Direction: Gather every line in the data below that contains the word "underline", and copy each such line in full.

Data items:
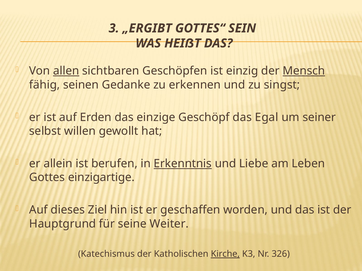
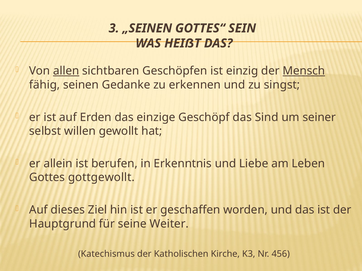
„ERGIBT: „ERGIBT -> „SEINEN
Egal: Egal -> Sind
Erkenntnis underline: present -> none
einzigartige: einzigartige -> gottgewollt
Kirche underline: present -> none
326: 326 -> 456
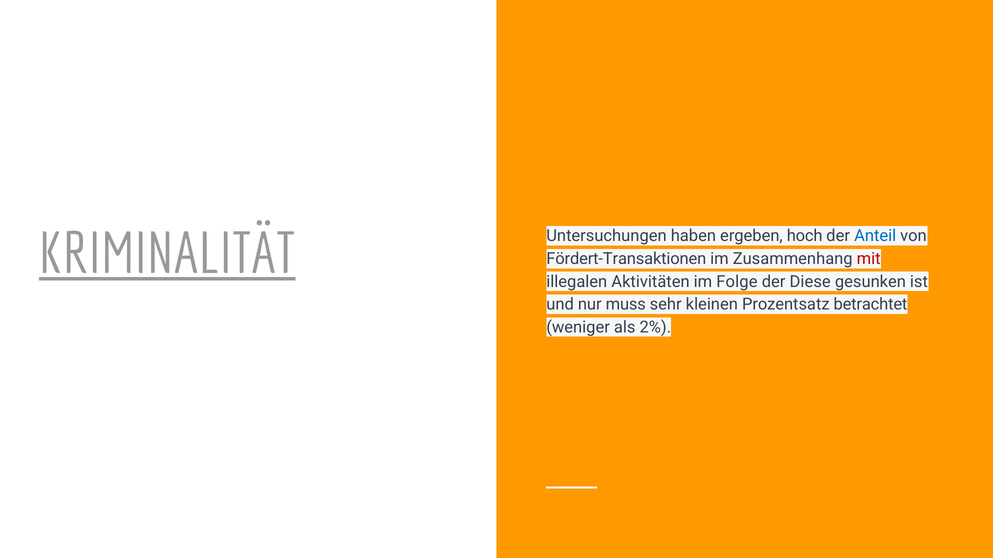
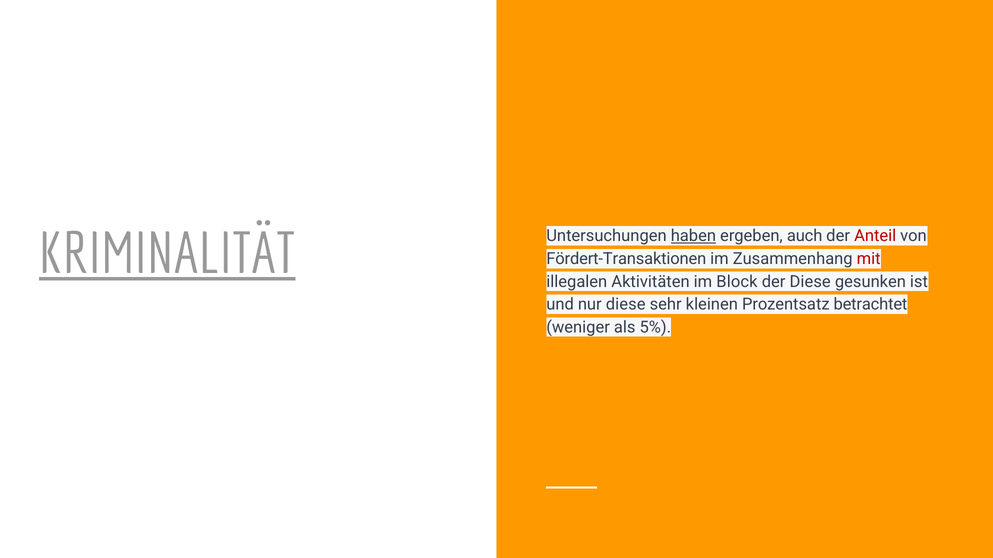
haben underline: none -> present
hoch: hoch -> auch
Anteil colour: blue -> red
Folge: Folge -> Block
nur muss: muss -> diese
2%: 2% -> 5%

...

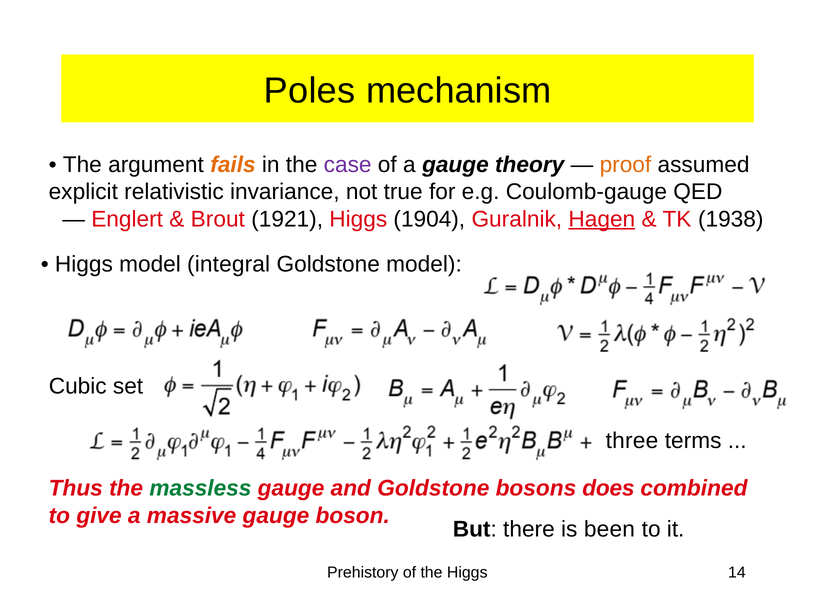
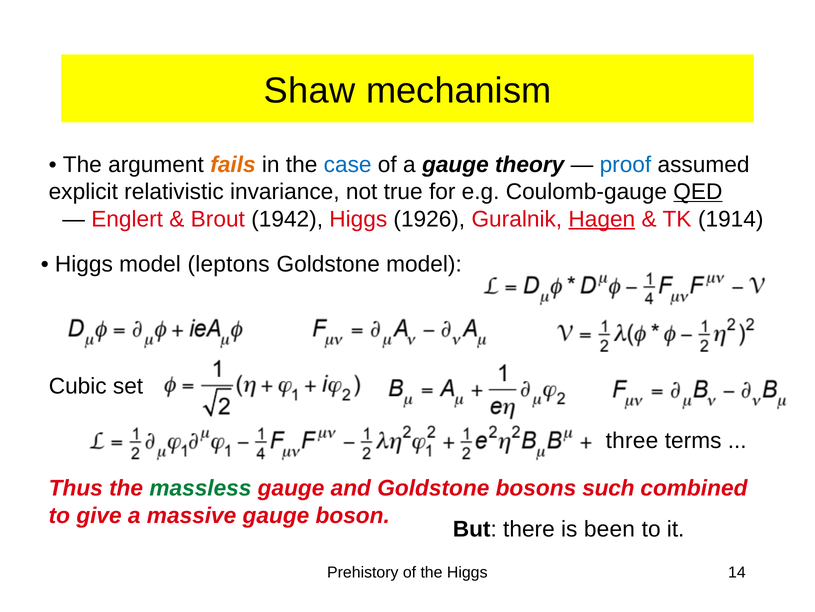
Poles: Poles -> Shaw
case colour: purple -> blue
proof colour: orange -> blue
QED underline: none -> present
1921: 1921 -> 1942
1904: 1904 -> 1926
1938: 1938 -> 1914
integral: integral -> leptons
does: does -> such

Solved exercise:
Erkenntnis underline: present -> none
Kirche underline: present -> none
haben underline: none -> present
QED underline: none -> present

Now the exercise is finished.